Applications of Rational Equations Solutions

• The rate for a work problem is thought of as: $\frac{\mathbf{number}\mathbf{ }\mathbf{of}\mathbf{ }\mathbf{tasks}\mathbf{ }\mathbf{or}\mathbf{ }\mathbf{jobs}}{\mathbf{time}\mathbf{ }\mathbf{it}\mathbf{ }\mathbf{takes}\mathbf{ }\mathbf{to}\mathbf{ }\mathbf{complete}}$

• A rate of work problem is a transformation of the equation    d = rt   .

  • d is    distance    and is the job being completed

  • r is    rate   

  • t is    time     

• When the rate of work for one person is    combined    with the rate of work for another person, the task that needs to be completed can be finished    faster    because those rates of work are combined using d = rt.

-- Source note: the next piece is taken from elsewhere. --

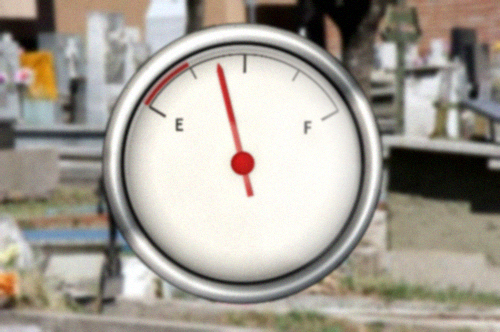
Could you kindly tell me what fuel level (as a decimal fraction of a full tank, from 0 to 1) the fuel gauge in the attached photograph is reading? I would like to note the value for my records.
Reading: 0.375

• Using a table to set up problems can help determine the information you have and the information you need to solve for:
  

  	Person 1		Person 2		Working Together
  time:	x		y		t
  rate of work:	$\frac{1}{x}$	+	$\frac{1}{y}$	=	$\frac{1}{t}$

Example 6

Solve.

Natalee and Grant are shoveling snow from a very long driveway after a snow storm. It takes Natalee 6 hours to completely shovel the driveway alone. Grant is able to shovel the driveway alone in 10 hours. How long would it take if Natalee and Grant work together?

Plan
Identify key information in the problem

Organize time and rate in a chart

Write and solve an equation

Implement

	Natalee		Grant		Together
time:	6		10		t
rate:	$\frac{1}{6}$	+	$\frac{1}{10}$	=	$\frac{1}{t}$

$$\begin{gathered} \frac{1}{6}+\frac{1}{10}=\frac{1}{t}\begin{array}{cc} & \mathrm{LCD}\left(6, 10, t\right)=30t\end{array} \\ 30t\left(\frac{1}{6}+\frac{1}{10}=\frac{1}{t}\right) \mathrm{or} \frac{1}{6}\left(\frac{5t}{5t}\right)+\frac{1}{10}\left(\frac{3t}{3t}\right)=\frac{1}{t}\left(\frac{30}{30}\right) \end{gathered}$$

$\begin{array}{rcl}\frac{5t}{30t}+\frac{3t}{30t}& =& \frac{30}{30t}\\ 5t+3t& =& 30\\ 8t& =& 30\\ t& =& \frac{30}{8}=\frac{15}{4}\\ t& =& 3\frac{3}{4}\end{array}$

Explain
It will take Natalee and Grant $3\frac{3}{4}$ hours to shovel the driveway together.

Note

You do not have to use a chart to solve work problems; however, it can be helpful to organize the information and determine what value you need to solve for.